■ Task description: Pull out the text of every item below and repeat each line word for word, leaving out the pictures.

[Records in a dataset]
+++++

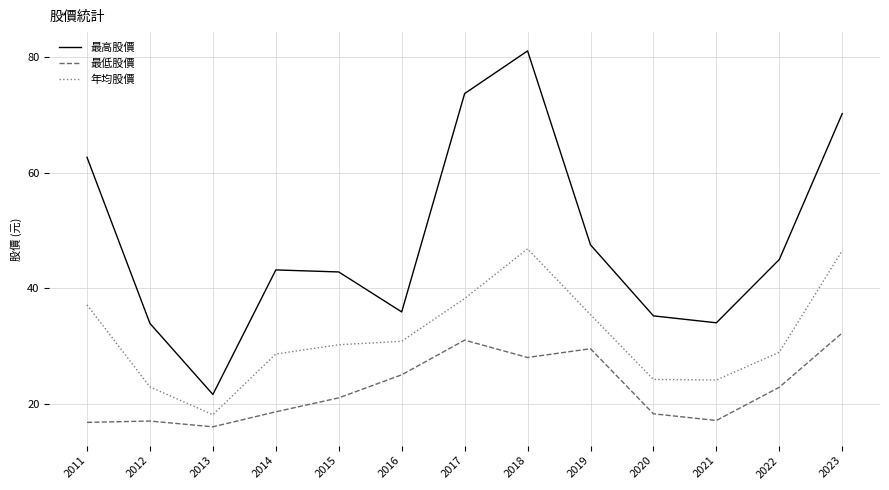

Is the value of 年均股價 at 2023 greater than the value of 最高股價 at 2021?

Yes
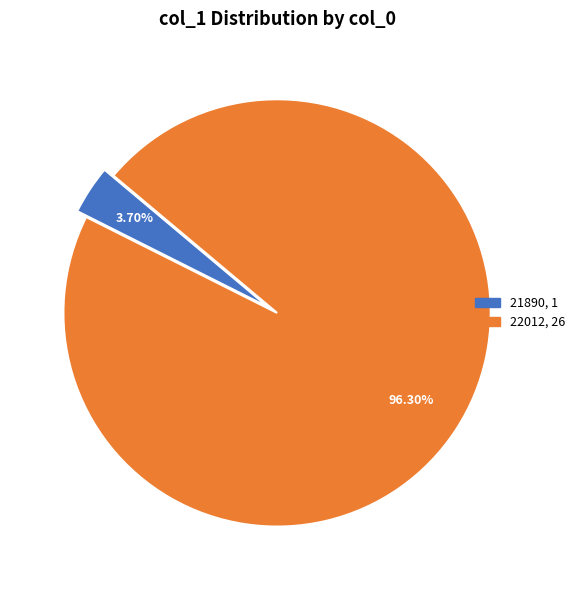

Does 21890 account for over 50% of the chart?

No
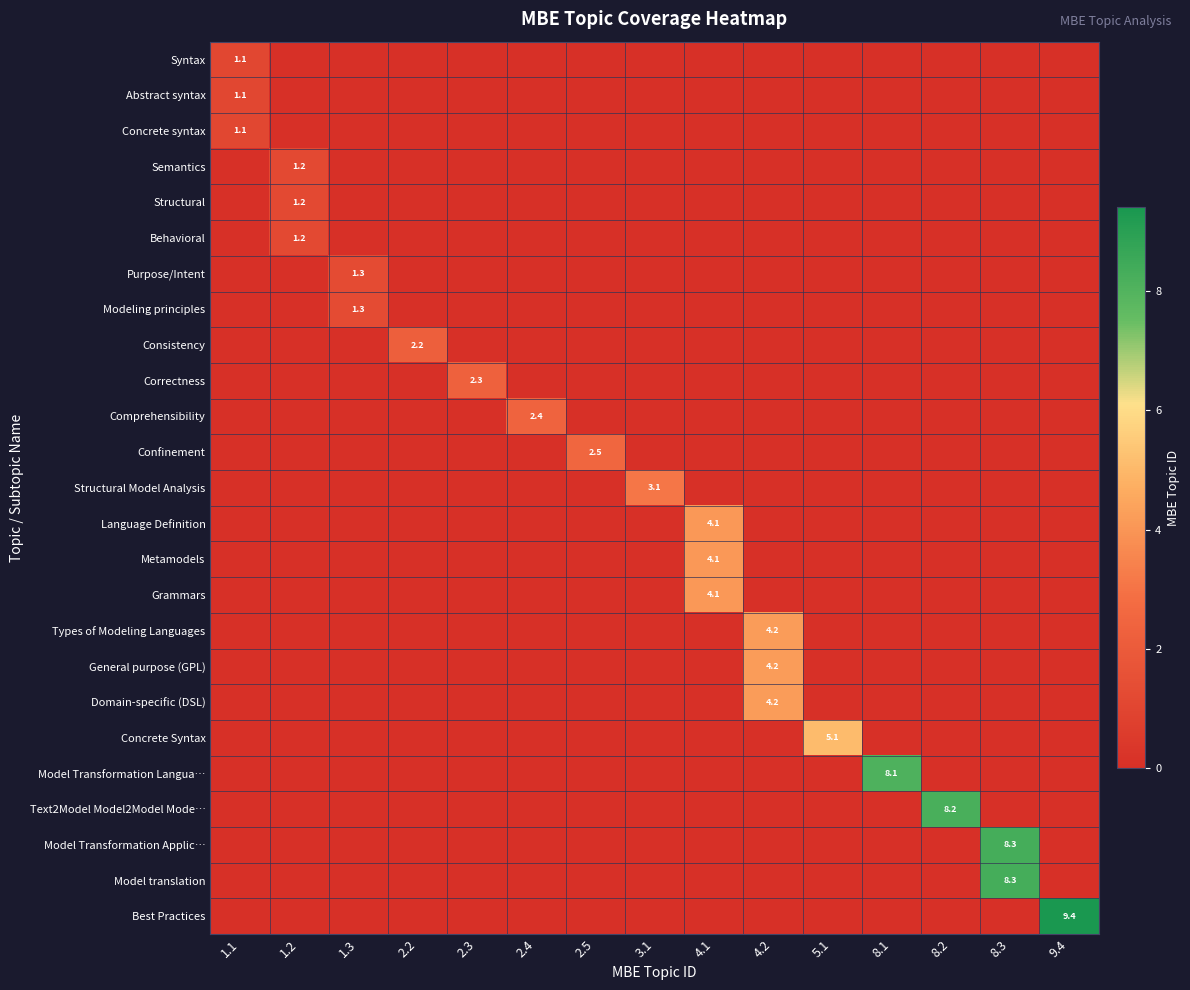

What is the difference between the maximum and second lowest values in the Modeling principles series?

1.3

+++++

■ Solution to this task:
Is the value of 年均股價 at 2023 greater than the value of 最高股價 at 2021?

Yes

Does 21890 account for over 50% of the chart?

No

What is the difference between the maximum and second lowest values in the Modeling principles series?

1.3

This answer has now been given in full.